Now widowed, childless and alone, Mathea spends much time considering her own approaching death:

‘It may take a long time before anyone realizes I’ve died.’

However, her thoughts are neither maudlin nor self-pitying as she considers, in a sometimes peculiarly detached way, her last moments:

‘It’s getting dark, I’m trying to concentrate on something useful, and the only thing that matters now is to figure out what my last words will be.’

Obituaries preoccupy, and distract:

‘LIVE LIFE. Seize the day. I’m standing next to my bed, but I don’t know how to seize my day. Finally, I decide to do what I always do: read the obituaries.’

Yet she is also philosophical, and knowing, about her own life and its inherent solitude:

‘”MATHEA MARTINSEN – deeply loved, dearly missed,” I write at the top of the page and underline it.’

‘Today I’m glad my name isn’t there. Still, an obituary would be proof of my existence…’

‘I used to read obituaries to gloat over all the people I’d outlived, but now I don’t think it matters, we all live for just a moment anyway.’

She is not afraid to consider death, and does so with much pragmatism and wry humour:

‘I need to expose myself more and more to death – without going too far, it’s a delicate balance – but then at last I’ll be able to live with the fact that I’m going to die. I figure this can be done in two ways and so I draw up a list.

1. I can visit graveyards, go to funerals, or I can plan my own funeral…

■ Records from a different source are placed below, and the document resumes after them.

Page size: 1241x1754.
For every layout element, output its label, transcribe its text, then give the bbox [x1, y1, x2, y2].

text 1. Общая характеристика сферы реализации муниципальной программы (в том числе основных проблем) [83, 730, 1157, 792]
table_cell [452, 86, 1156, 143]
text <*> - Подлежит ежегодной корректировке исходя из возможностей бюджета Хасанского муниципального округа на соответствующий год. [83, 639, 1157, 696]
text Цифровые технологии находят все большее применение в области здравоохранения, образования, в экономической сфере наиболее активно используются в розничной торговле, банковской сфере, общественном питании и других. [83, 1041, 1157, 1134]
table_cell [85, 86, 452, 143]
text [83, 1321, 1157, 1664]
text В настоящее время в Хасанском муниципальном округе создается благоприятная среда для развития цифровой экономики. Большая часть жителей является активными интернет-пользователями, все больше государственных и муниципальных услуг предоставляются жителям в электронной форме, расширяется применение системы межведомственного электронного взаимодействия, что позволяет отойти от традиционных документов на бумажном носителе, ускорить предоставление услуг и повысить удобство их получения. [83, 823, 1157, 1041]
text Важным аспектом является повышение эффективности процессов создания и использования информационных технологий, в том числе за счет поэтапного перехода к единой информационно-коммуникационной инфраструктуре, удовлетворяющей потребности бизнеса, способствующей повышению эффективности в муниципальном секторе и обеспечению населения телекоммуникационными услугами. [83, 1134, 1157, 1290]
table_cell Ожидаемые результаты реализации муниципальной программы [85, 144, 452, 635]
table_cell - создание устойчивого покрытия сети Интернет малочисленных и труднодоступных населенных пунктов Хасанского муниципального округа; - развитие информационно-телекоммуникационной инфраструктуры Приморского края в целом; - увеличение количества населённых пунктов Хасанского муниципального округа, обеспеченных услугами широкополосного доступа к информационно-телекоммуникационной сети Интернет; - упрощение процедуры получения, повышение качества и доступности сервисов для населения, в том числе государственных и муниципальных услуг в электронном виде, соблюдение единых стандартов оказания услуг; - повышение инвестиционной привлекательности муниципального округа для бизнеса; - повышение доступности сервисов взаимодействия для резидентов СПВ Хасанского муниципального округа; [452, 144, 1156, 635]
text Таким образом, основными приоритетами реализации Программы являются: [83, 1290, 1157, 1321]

…It must be terrible to plan your own funeral. It’s probably easier to plan other people’s.

2. I can begin living dangerously. I can cross the street without first looking left, then right, then left again.’

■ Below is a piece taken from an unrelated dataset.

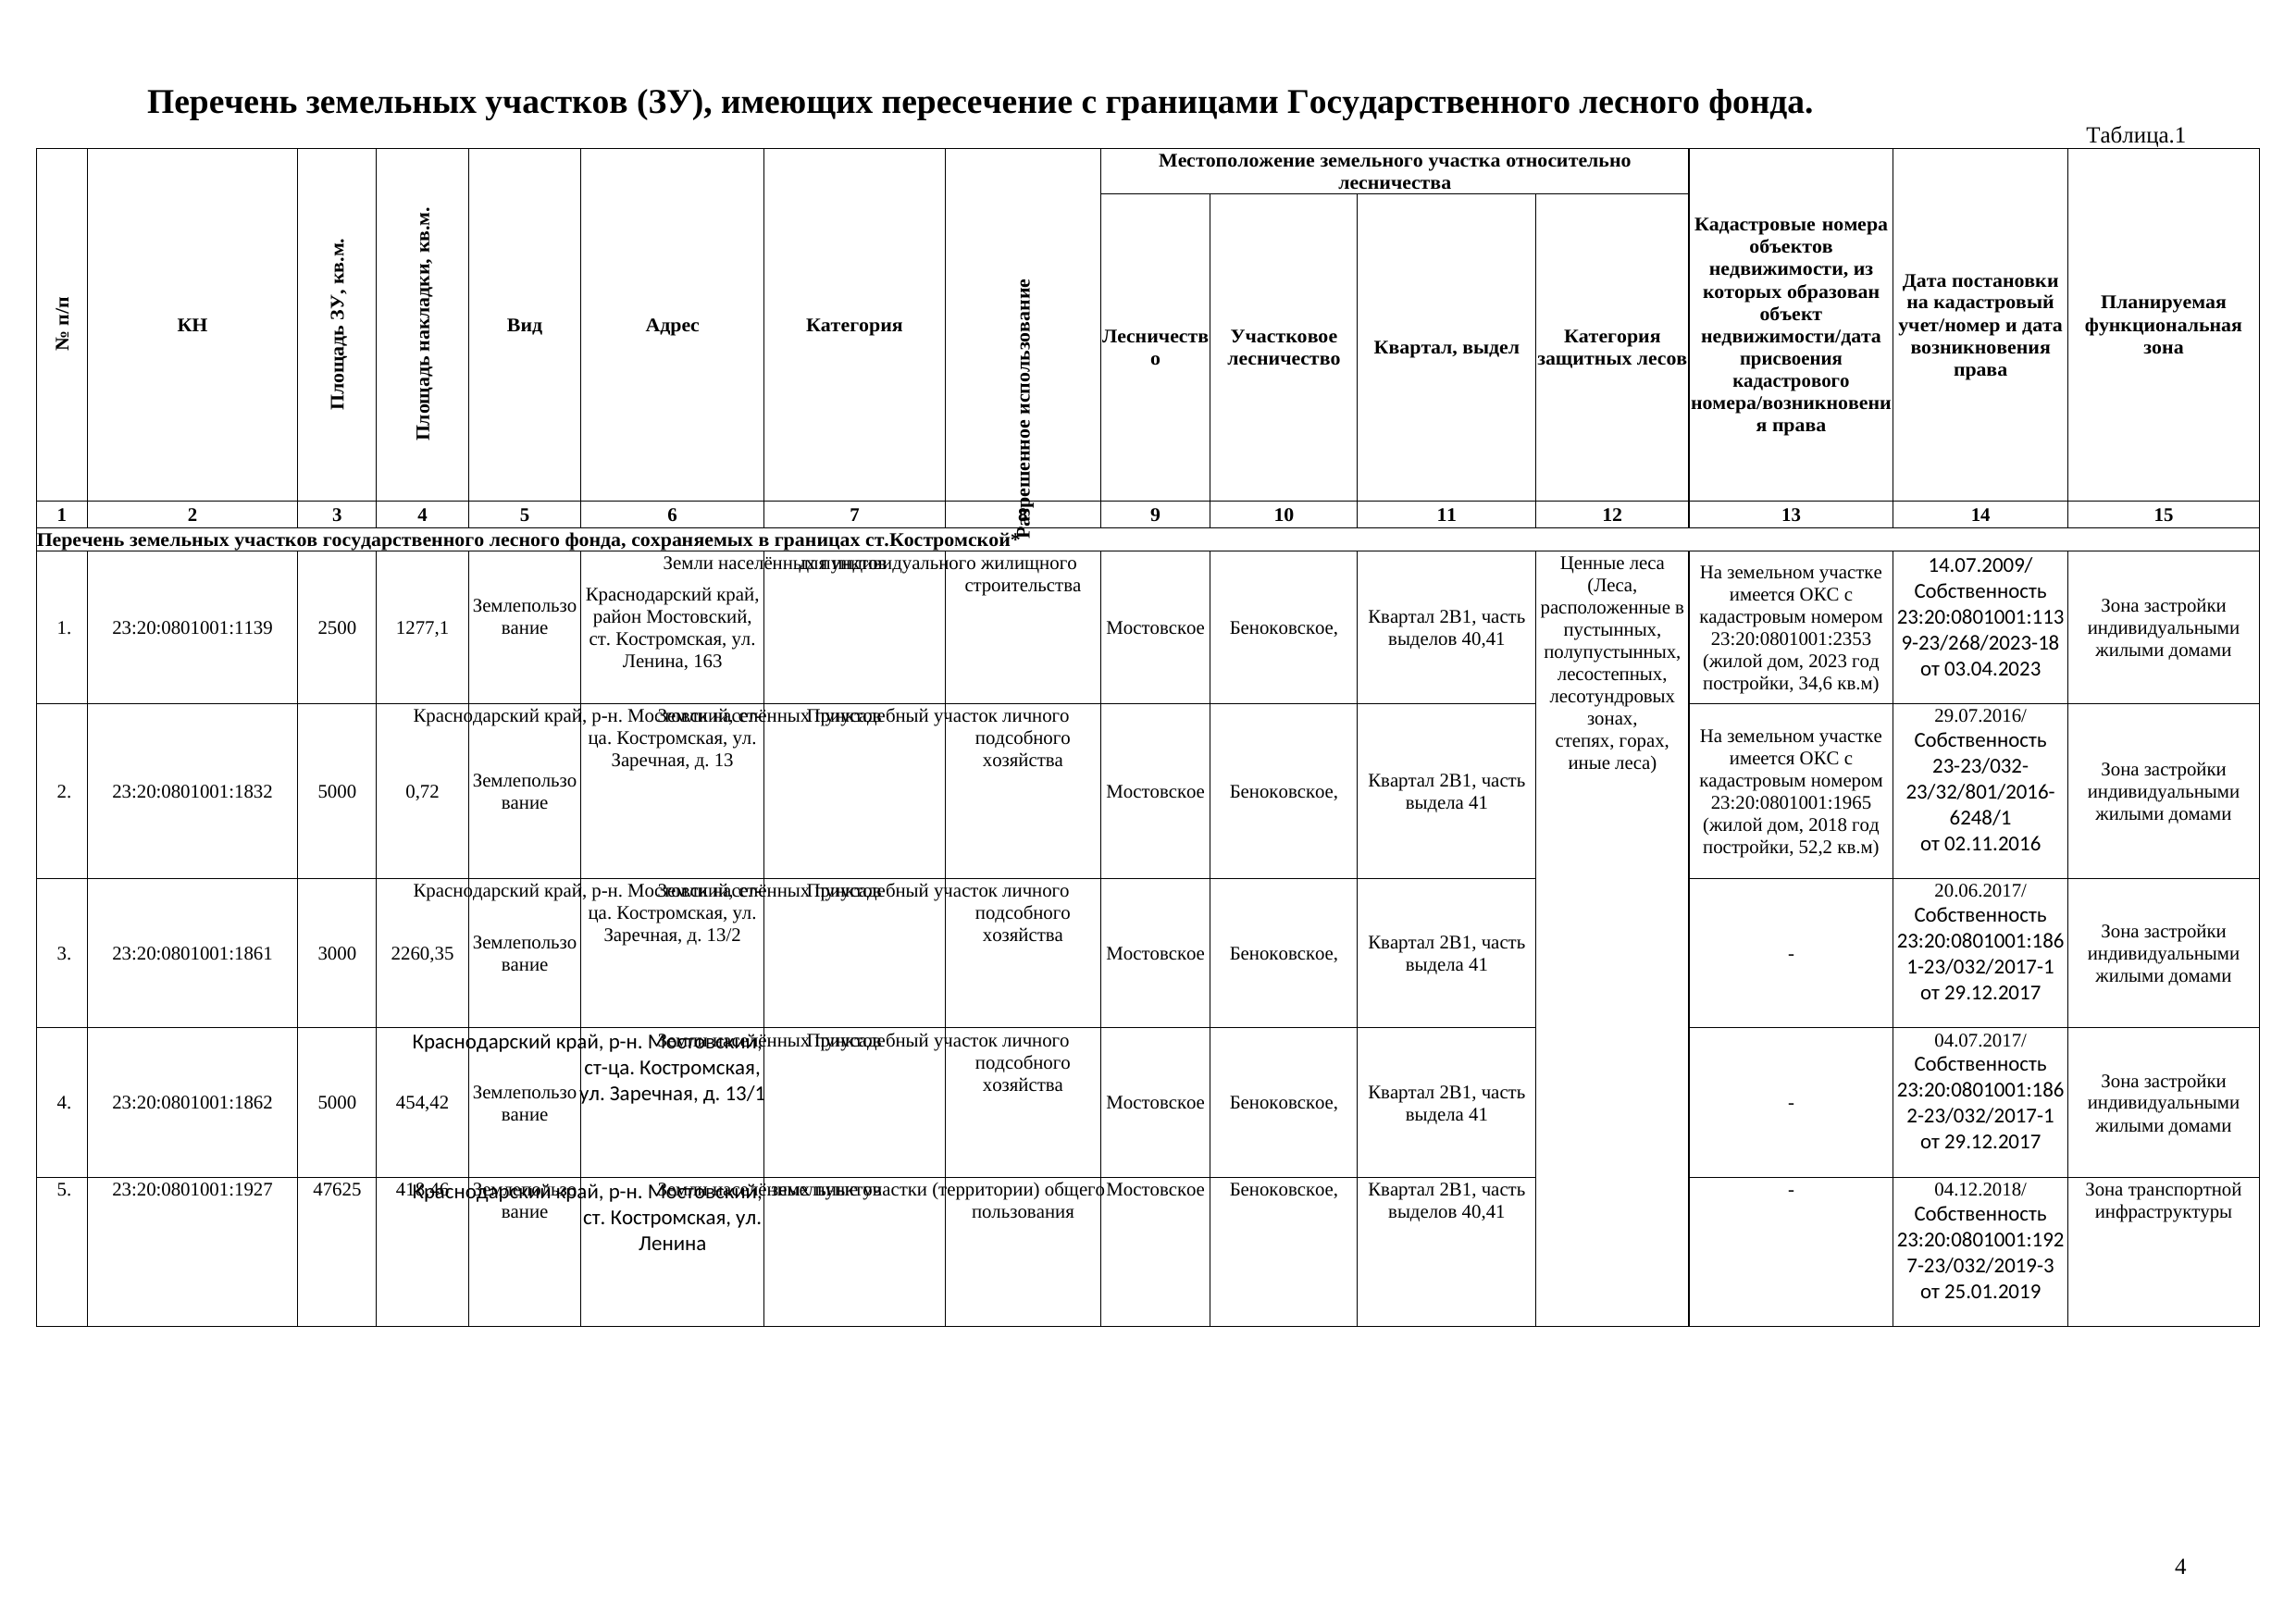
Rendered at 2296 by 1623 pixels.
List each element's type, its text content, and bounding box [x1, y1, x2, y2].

But part of her obsession with dying also connects to her struggle with living, and her solitary existence:

‘I’m still sitting here in my apartment and I’m just as afraid of living life as I am of dying.’

Mathea appears profoundly lonely, despite her fear of others, a loneliness that she has experienced all her life:

‘Now I hear ambulance sirens in the distance again, they should be coming to get me because I’m wearing clean underwear and will be dying soon. But no, there’s someone else in the ambulance instead…’

The tragic irony is that she does want to connect with others, but does not know how:

‘I usually buy what other people buy, it’s nice to have boiled cod for dinner if the woman in front of me at the checkout is also having boiled cod.’

‘I let myself imagine that someone might notice me on the way to the store. But what would I do if that happened, probably nothing, and whoever it is might be disappointed by what they see. I’ve never heard of anyone being impressed by nothing at all, and I don’t like to disappoint people.’

‘You’re only fooling yourself if you think you can’t be lonely just because you’re busy, but the most important thing is that no one else thinks you’re lonely.’

Ultimately defeated, Mathea arrives at her own denouement:

‘I’m not afraid of dying anymore, I’m just afraid of dying alone, and I’ve already done that.’

The Faster I Walk, The Smaller I Am addresses very significant themes, around what it means to be human and to have lived, such as solitude, loneliness, the inevitability of death, the need to belong, to be visible and noticed, and to matter.